### [Assignment]
Out of the entries that follow, copy each line containing "neck".

------------------------------------------------------------------------

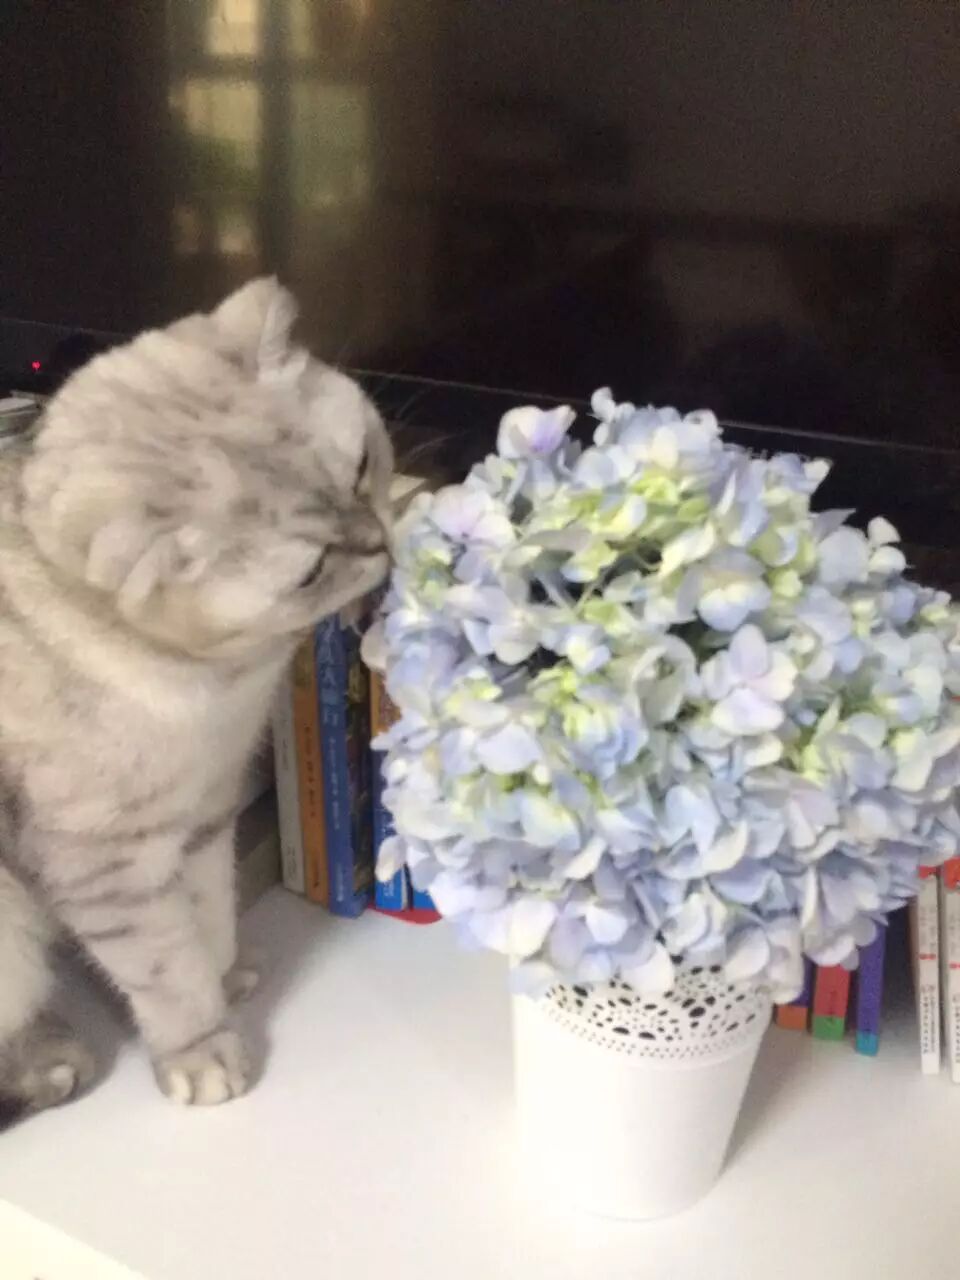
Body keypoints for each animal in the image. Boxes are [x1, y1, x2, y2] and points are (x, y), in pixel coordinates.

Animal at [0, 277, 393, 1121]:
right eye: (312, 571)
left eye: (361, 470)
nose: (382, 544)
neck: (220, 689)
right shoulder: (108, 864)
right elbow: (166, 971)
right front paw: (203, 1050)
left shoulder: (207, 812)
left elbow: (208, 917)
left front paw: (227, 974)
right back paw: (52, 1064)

------------------------------------------------------------------------

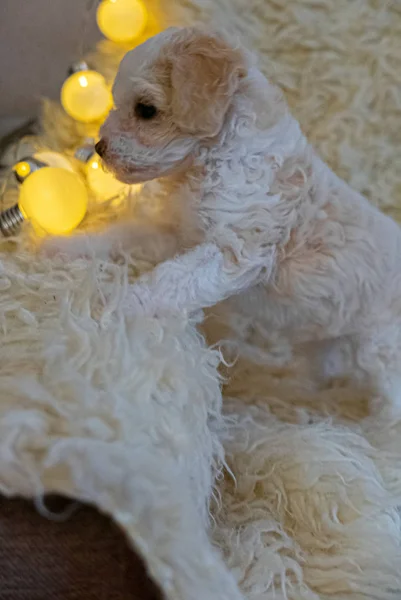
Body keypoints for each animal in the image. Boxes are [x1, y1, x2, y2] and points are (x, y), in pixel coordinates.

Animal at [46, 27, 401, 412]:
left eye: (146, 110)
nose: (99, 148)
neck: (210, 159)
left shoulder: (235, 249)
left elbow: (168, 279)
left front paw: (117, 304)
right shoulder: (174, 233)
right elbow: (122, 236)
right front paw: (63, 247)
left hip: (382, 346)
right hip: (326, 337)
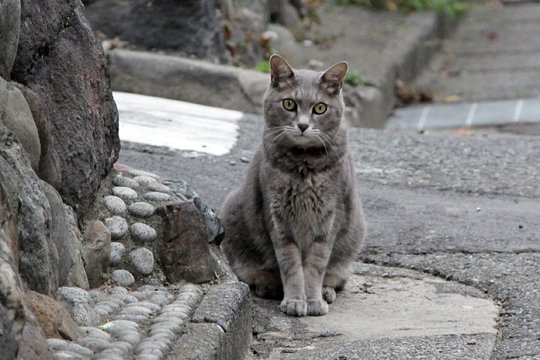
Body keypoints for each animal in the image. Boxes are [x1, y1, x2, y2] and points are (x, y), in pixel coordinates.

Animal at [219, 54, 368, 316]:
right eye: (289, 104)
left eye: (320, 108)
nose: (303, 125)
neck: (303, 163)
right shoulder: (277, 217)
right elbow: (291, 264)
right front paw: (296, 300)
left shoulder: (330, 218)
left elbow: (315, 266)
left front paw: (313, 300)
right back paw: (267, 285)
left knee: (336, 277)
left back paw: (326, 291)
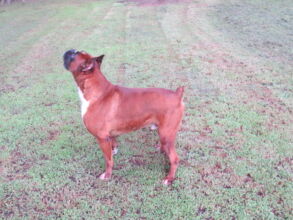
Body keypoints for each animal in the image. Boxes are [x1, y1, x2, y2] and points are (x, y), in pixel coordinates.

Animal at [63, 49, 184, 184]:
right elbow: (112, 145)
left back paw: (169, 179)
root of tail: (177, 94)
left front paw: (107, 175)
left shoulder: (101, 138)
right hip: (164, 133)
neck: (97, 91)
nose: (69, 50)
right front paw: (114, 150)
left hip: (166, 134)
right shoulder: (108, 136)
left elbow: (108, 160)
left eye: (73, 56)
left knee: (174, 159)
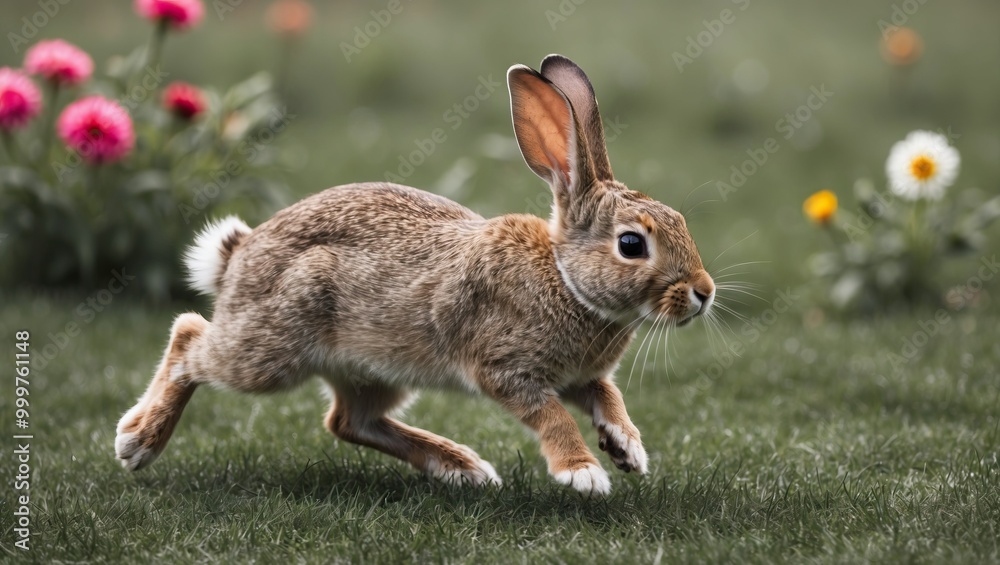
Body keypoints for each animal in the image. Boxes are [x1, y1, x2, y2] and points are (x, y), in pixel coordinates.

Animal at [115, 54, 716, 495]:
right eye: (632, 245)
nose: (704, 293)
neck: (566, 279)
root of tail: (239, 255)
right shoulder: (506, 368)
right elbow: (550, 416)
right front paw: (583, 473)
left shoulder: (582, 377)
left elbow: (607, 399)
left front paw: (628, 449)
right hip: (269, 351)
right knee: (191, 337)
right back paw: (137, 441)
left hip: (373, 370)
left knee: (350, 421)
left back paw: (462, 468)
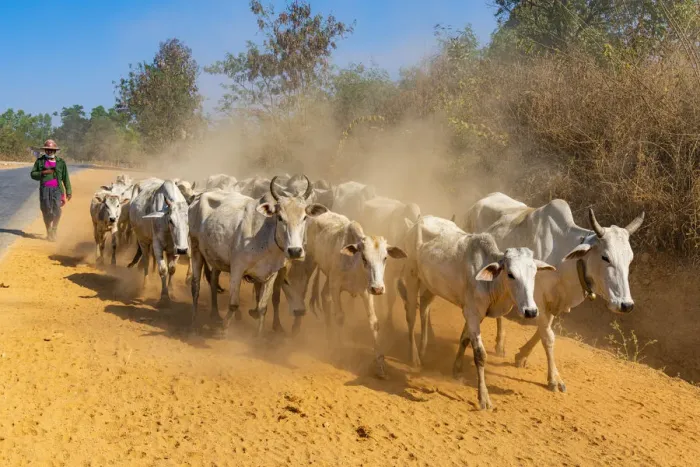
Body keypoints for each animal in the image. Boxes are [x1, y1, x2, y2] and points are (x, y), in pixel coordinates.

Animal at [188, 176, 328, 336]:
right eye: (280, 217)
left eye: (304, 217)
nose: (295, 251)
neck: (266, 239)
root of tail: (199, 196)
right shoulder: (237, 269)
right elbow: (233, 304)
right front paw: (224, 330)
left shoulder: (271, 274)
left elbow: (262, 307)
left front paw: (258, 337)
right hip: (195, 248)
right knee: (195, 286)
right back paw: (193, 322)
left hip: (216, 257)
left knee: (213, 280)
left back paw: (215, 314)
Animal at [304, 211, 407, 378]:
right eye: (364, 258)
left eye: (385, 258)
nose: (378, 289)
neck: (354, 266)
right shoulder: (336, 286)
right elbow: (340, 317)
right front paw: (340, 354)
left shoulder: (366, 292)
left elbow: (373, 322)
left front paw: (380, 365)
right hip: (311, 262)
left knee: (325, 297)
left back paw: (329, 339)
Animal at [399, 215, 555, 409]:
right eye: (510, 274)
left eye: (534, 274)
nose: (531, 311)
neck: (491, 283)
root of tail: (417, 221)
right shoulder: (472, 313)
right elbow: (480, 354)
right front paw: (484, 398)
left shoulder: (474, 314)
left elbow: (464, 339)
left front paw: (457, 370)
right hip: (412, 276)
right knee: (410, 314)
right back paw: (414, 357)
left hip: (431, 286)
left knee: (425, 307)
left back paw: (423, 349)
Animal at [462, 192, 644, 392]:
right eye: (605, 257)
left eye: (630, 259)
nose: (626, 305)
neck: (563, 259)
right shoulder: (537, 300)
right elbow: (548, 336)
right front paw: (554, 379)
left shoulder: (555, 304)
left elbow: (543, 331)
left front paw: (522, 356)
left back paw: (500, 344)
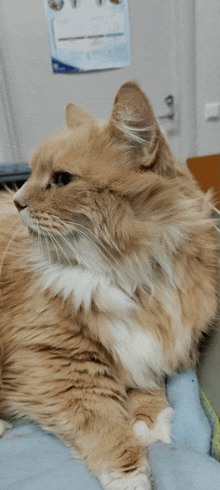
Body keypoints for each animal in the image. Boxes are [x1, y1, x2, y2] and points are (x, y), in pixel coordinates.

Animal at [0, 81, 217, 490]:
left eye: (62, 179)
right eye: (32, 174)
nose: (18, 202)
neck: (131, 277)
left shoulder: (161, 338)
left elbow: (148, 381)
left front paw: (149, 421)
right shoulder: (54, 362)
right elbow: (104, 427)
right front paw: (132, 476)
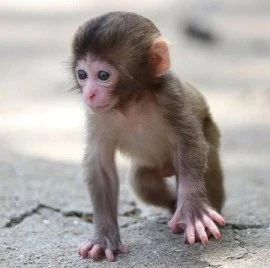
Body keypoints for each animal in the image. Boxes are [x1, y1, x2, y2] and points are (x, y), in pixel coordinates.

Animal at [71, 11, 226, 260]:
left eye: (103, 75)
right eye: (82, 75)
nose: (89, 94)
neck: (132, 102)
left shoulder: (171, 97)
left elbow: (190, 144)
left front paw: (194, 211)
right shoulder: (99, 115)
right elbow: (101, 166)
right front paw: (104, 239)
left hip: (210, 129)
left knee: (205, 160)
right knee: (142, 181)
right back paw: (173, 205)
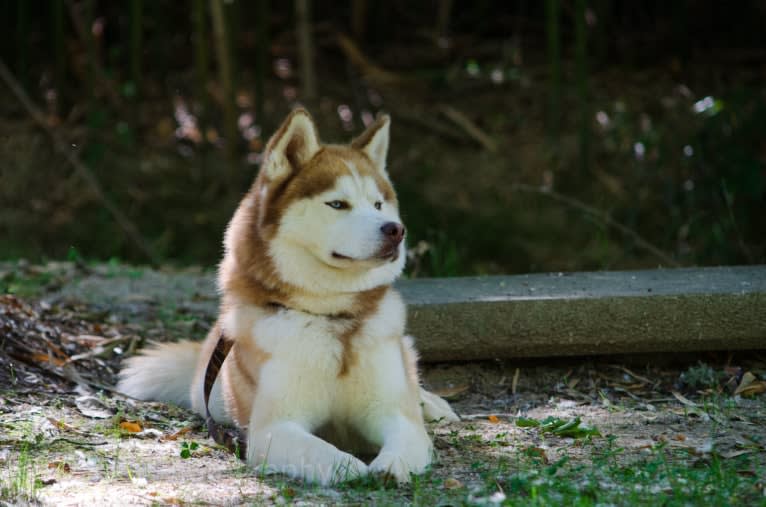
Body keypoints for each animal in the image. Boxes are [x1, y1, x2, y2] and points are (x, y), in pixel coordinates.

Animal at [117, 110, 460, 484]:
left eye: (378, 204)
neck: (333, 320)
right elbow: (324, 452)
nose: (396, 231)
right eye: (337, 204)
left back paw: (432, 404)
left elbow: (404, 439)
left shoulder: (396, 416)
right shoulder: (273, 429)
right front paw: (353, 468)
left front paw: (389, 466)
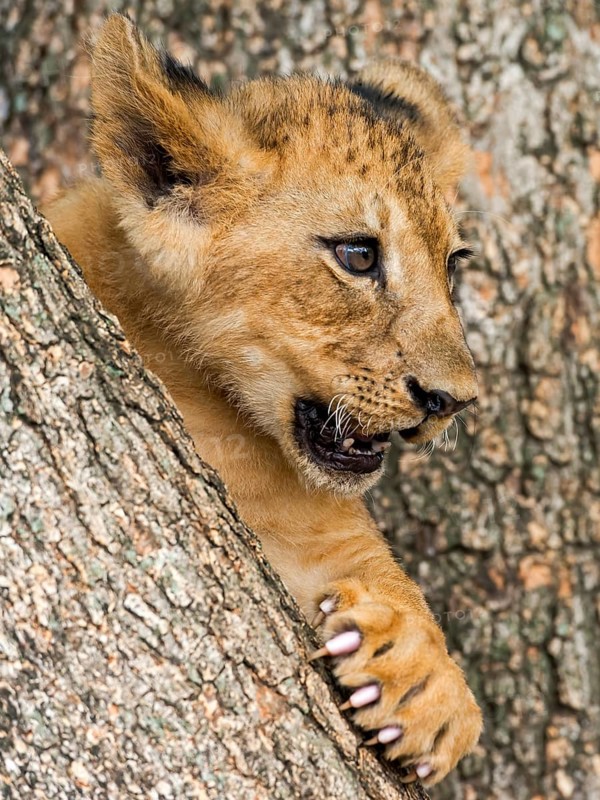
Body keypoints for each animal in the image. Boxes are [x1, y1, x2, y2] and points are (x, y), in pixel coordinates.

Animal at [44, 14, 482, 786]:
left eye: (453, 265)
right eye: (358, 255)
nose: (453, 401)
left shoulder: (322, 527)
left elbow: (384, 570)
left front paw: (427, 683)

------------------------------------------------------------------------

### [Exercise solution]
neck: (220, 689)
neck: (210, 159)
neck: (303, 163)
neck: (97, 91)
neck: (566, 279)
neck: (266, 239)
neck: (354, 266)
neck: (491, 283)
neck: (563, 259)
neck: (131, 277)
neck: (132, 102)
neck: (333, 320)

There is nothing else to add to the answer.